━━━━━ Selection

All around me people laughed; the bottles and glasses passed from hand to hand; the girls were nice without being vulgar. Little by little, I began to relax. Soon we were drinking and singing with a couple of girls who mistook us for South Koreans. To make us happy, they regaled us with songs from Seoul, closing their private performance with “You Can’t Imagine How Much I Love You,” a hit by the ever-popular Petty Kim. Her ex-husband, who was a composer, wrote the tune for her after her remarriage to a rich Italian.

A few days after our karaoke night, the merchant told us that our guide had strongly advised him that, unless he wanted to compromise his social position, he would do well to put us aside. The man clearly liked us, but it was equally clear he would be relieved to see us go. Another denunciation was definitely something we could do without. We thus resolved to push our plans forward and, a few evenings later, took our leave of the home that had so hospitably taken us in. We spent our first night sleeping under the stars, but we couldn’t do that forever. Bum around long enough, and we’d be sure to arouse suspicion. So the next day we walked over to another of our guide’s relatives, a woman whose house on the outskirts of Yonji would have been a perfect hideout. At first, she was afraid our presence might bring her family trouble. Yet she was convinced of our honesty and felt sympathy for our fate, and in the end she relented to our pleading and allowed us to stay with her a night or two, just long enough to buy train tickets for Shenyang—or Moukden, as it was called during the Manchurian dynasty—where An-hyuk had a friend.

━━━━━━━━━━

• **Short task 1**: Report each line of the rows that contains the string "family", treating uppercase and lowercase letters as distinct.
The karaoke passage and the rows have no connection to each other.

━━━━━ Items

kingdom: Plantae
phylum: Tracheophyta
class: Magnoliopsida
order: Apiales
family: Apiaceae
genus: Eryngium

━━━━━━━━━━
━━━━━ Items

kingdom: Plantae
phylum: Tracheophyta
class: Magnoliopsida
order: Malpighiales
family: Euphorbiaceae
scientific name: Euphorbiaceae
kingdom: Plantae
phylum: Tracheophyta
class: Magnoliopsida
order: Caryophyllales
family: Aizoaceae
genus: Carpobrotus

━━━━━━━━━━
━━━━━ Items

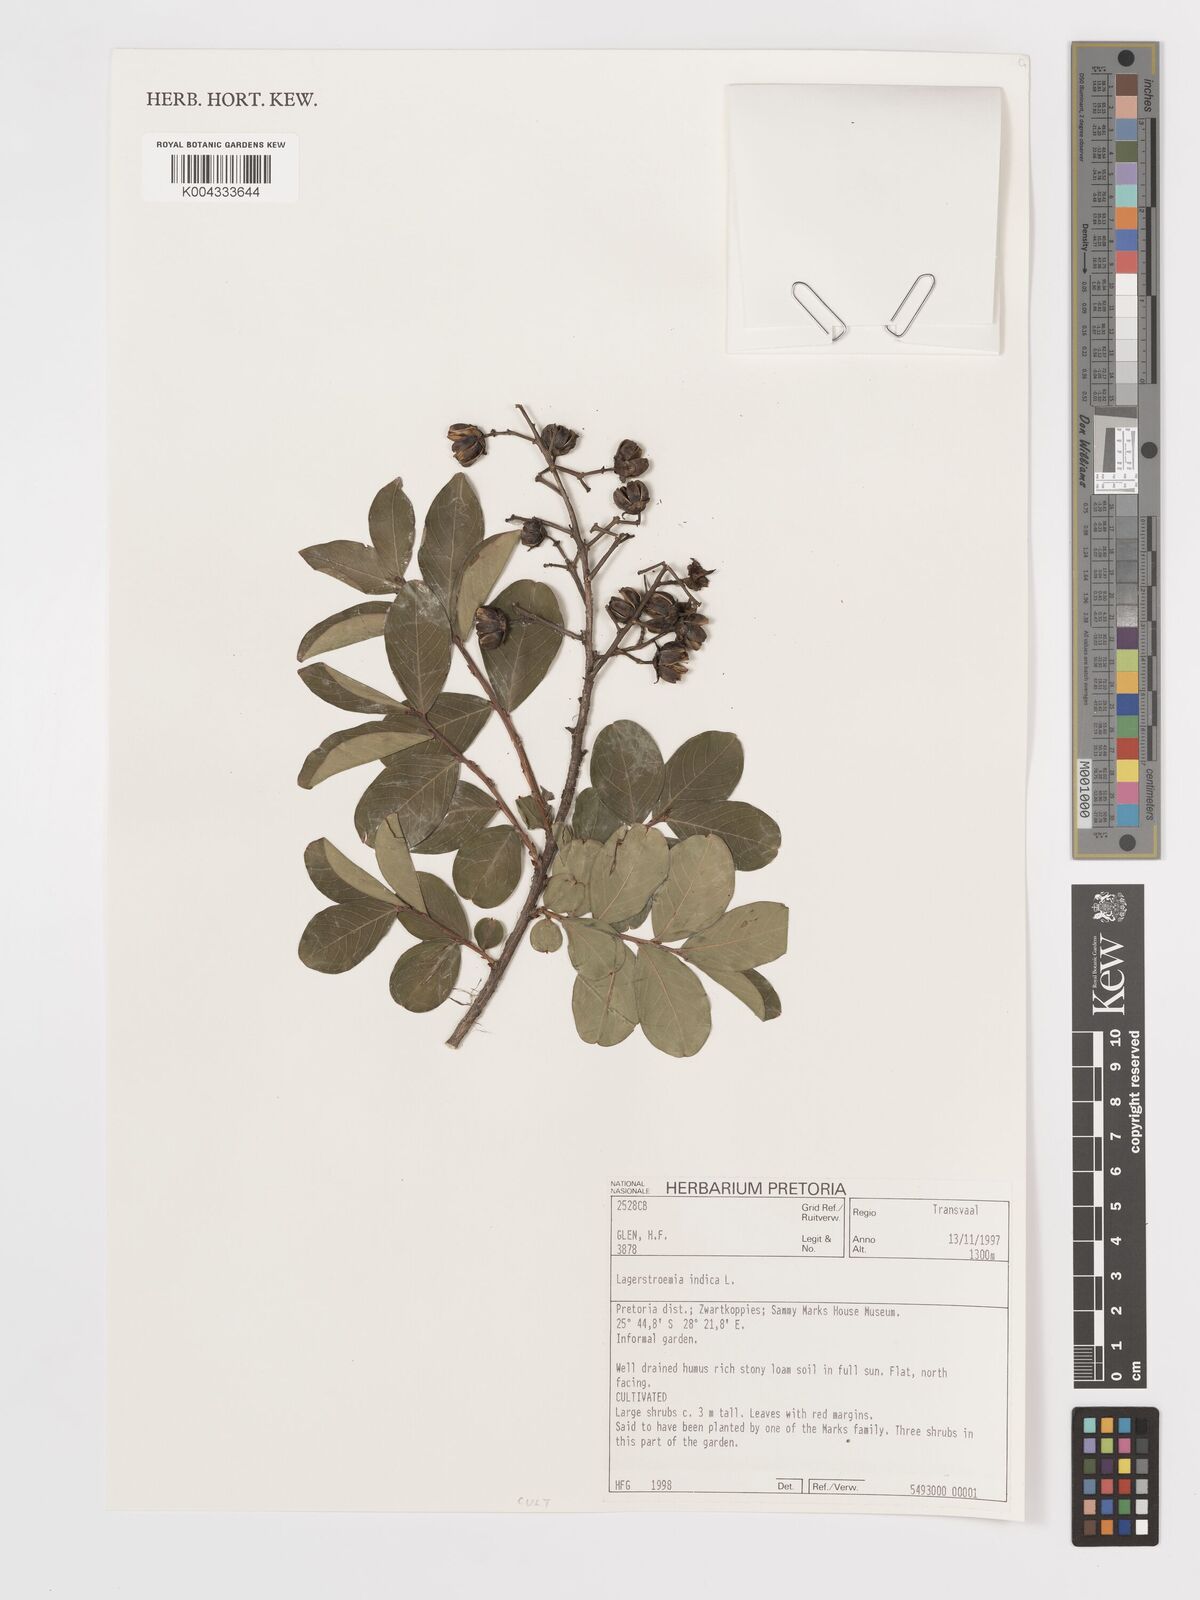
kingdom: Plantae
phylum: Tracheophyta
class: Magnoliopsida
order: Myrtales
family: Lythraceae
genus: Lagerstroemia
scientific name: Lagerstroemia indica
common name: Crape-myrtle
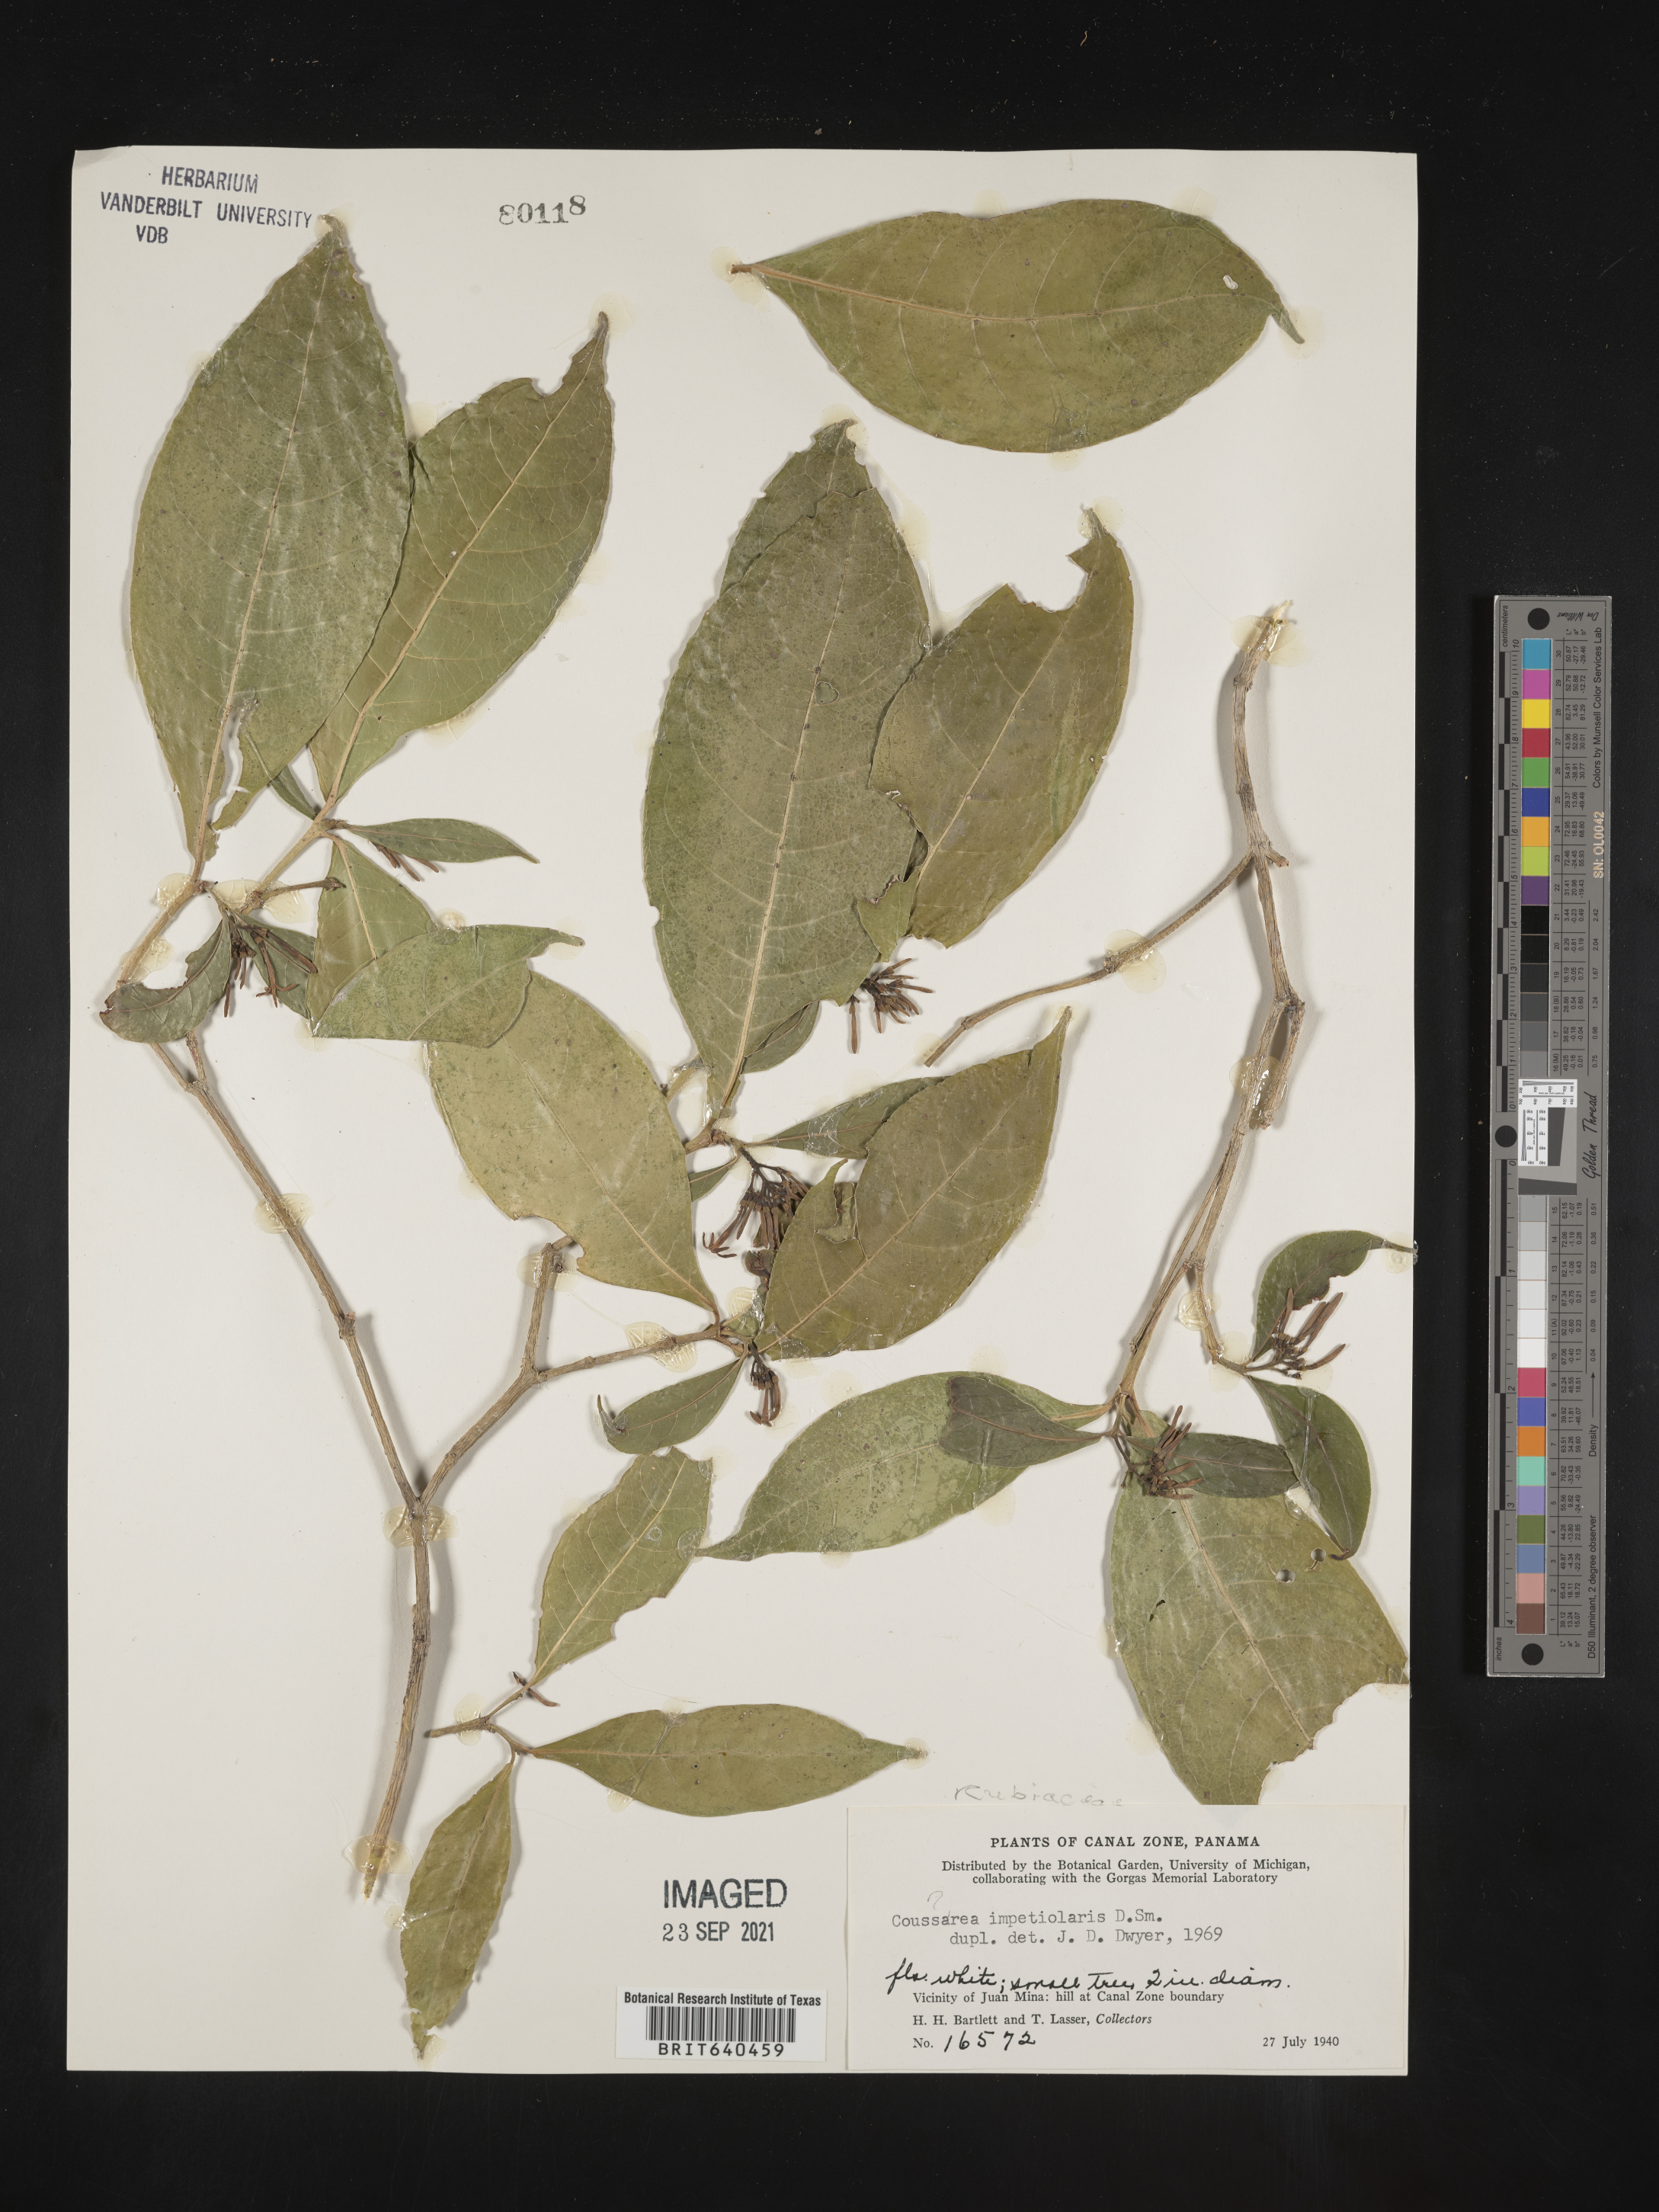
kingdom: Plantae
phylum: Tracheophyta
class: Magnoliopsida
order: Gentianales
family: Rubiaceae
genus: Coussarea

━━━━━━━━━━

• **Short task 2**: Reproduce the karaoke passage word for word, starting with "All around me" and going on through "a rich Italian.".

• **Task result 1**:
family: Apiaceae
family: Euphorbiaceae
family: Aizoaceae
family: Lythraceae
family: Rubiaceae

• **Task result 2**:
All around me people laughed; the bottles and glasses passed from hand to hand; the girls were nice without being vulgar. Little by little, I began to relax. Soon we were drinking and singing with a couple of girls who mistook us for South Koreans. To make us happy, they regaled us with songs from Seoul, closing their private performance with “You Can’t Imagine How Much I Love You,” a hit by the ever-popular Petty Kim. Her ex-husband, who was a composer, wrote the tune for her after her remarriage to a rich Italian.